Penguatan Wewenang Bakamla: Desakan DPR untuk Penegakan Hukum Maritim yang Optimal
Penguatan Wewenang Bakamla: Desakan DPR untuk Penegakan Hukum Maritim yang Optimal
Anggota Komisi I DPR RI, TB Hasanuddin, menekankan perlunya perluasan wewenang Badan Keamanan Laut (Bakamla) untuk menjalankan fungsi sebagai penjaga pantai (coast guard) yang efektif. Pernyataan ini disampaikan Hasanuddin di Kompleks Parlemen, Jakarta, Selasa (4/3/2025), menyusul pernyataan Kepala Bakamla yang menyoroti keterbatasan institusi tersebut dalam penegakan hukum di laut.
Hasanuddin menegaskan bahwa payung hukum yang kuat, berupa undang-undang, mutlak diperlukan untuk mendukung transformasi Bakamla menjadi coast guard sejati. Ia menambahkan bahwa Komisi I DPR RI akan segera membahas hal ini secara intensif. Peraturan Presiden (Perpres) dinilai tidak cukup untuk memberikan landasan hukum yang kokoh dan menyeluruh bagi operasional Bakamla dalam menjalankan tugasnya.
"Perpres saja tidak cukup," tegas Hasanuddin. "Bakamla membutuhkan payung hukum yang lebih kuat, yaitu undang-undang, untuk melaksanakan tugasnya sebagai coast guard secara optimal. Komisi I akan segera membahas hal ini untuk memastikan Bakamla memiliki wewenang yang memadai." Pernyataan ini menggarisbawahi urgensi revisi legislasi untuk mendukung peran Bakamla dalam mengamankan wilayah perairan Indonesia.
Kekurangan sumber daya, termasuk armada kapal, juga menjadi sorotan dalam diskusi ini. Kepala Bakamla RI, Laksamana Madya Irvansyah, sebelumnya telah mengungkapkan bahwa keterbatasan ini menghambat Bakamla dalam menjalankan fungsi coast guard secara ideal.
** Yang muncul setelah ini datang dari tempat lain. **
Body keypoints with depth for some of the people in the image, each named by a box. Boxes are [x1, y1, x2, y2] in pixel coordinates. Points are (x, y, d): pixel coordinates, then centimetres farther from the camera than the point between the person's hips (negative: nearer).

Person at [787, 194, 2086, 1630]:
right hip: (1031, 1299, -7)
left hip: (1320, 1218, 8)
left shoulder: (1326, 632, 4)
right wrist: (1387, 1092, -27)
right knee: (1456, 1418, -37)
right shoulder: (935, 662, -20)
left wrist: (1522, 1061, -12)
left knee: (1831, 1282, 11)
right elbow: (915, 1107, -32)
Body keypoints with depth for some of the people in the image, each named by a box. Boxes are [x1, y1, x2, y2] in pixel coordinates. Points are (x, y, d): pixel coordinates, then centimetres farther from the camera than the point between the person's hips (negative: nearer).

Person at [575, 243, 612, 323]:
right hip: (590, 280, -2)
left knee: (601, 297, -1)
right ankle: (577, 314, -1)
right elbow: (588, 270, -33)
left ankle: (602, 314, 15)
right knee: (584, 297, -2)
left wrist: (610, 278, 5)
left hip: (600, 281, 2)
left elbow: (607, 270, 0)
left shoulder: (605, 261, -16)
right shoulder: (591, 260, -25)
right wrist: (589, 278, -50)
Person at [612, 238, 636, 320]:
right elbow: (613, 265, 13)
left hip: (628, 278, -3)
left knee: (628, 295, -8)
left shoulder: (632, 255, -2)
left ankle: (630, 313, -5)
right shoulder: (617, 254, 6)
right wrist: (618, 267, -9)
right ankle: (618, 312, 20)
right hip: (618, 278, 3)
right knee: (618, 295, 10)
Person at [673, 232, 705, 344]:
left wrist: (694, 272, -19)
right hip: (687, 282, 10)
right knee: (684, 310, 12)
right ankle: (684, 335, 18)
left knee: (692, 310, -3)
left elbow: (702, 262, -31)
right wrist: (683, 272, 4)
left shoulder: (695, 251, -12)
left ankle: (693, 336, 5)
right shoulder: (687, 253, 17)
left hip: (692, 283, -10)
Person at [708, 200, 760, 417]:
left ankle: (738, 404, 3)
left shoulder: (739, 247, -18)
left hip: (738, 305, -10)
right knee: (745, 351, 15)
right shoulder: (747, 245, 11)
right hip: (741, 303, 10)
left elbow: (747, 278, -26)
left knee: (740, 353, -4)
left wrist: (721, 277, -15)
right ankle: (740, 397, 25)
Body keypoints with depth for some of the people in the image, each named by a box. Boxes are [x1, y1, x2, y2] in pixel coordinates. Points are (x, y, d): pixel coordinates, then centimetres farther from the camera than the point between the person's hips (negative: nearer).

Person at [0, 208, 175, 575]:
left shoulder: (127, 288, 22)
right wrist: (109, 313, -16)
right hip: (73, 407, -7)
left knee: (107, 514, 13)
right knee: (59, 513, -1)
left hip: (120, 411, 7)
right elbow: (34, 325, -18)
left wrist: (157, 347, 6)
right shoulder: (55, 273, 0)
Kondisi ini diperparah oleh minimnya wewenang dalam proses penegakan hukum. Saat ini, Bakamla, setelah menangkap pelaku kejahatan laut, harus menyerahkannya kepada instansi lain seperti Kementerian Kelautan dan Perikanan (KKP) dan TNI AL untuk proses penyidikan lebih lanjut.
Irvansyah menjelaskan bahwa proses ini berisiko menghilangkan jejak kesalahan dan menyebabkan proses hukum menjadi tidak efisien. "Kita tidak membuat Berita Acara Pemeriksaan (BAP), hanya menyerahkan pelaku kepada instansi lain. Kita tidak bisa mengontrol proses hukum selanjutnya," ujarnya. Ia menambahkan bahwa ketiadaan wewenang penyidikan ini menjadi hambatan utama bagi Bakamla dalam penegakan hukum maritim yang efektif. Sebuah Undang-Undang Keamanan Laut yang komprehensif, menurutnya, sangat krusial untuk mengatasi masalah ini.
Lebih lanjut, Irvansyah juga menyoroti tumpang tindih kewenangan antara Bakamla, TNI AL, dan Polairud. Ia berharap UU Keamanan Laut yang baru dapat mengatasi masalah ini dengan memberikan kepastian hukum yang jelas bagi Bakamla, baik di tingkat nasional maupun internasional. UU ini diharapkan dapat mengatasi tumpang tindih regulasi, menghindari pemeriksaan berulang, dan menegaskan posisi Bakamla sebagai coast guard Indonesia. Dengan demikian, diharapkan Bakamla dapat menjalankan tugasnya secara optimal dalam melindungi dan mengamankan wilayah perairan Indonesia.
Kesimpulannya, diskusi tentang perluasan wewenang Bakamla menjadi fokus utama, dan upaya legislasi untuk memberikan landasan hukum yang kuat bagi Bakamla sebagai coast guard Indonesia menjadi prioritas. Hal ini penting untuk memastikan keamanan dan penegakan hukum di wilayah perairan Indonesia berjalan efektif dan efisien.